Provided material START
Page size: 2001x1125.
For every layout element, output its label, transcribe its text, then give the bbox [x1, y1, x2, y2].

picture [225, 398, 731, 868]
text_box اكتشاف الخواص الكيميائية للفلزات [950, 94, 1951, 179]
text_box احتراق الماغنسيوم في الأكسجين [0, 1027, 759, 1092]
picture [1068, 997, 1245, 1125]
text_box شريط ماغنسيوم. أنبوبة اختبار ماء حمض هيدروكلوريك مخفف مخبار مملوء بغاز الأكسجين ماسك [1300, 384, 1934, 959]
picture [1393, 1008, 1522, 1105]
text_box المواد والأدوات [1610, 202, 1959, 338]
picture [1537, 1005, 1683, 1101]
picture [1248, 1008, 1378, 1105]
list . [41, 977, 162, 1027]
Provided material END
_Exercise description:_ Once the line that contains "For every layout" is found, please give it again exactly, along with each line that comes after it, through the last line of the entries.

_Solution for this task:_
For every layout element, output its label, transcribe its text, then give the bbox [x1, y1, x2, y2].

picture [225, 398, 731, 868]
text_box اكتشاف الخواص الكيميائية للفلزات [950, 94, 1951, 179]
text_box احتراق الماغنسيوم في الأكسجين [0, 1027, 759, 1092]
picture [1068, 997, 1245, 1125]
text_box شريط ماغنسيوم. أنبوبة اختبار ماء حمض هيدروكلوريك مخفف مخبار مملوء بغاز الأكسجين ماسك [1300, 384, 1934, 959]
picture [1393, 1008, 1522, 1105]
text_box المواد والأدوات [1610, 202, 1959, 338]
picture [1537, 1005, 1683, 1101]
picture [1248, 1008, 1378, 1105]
list . [41, 977, 162, 1027]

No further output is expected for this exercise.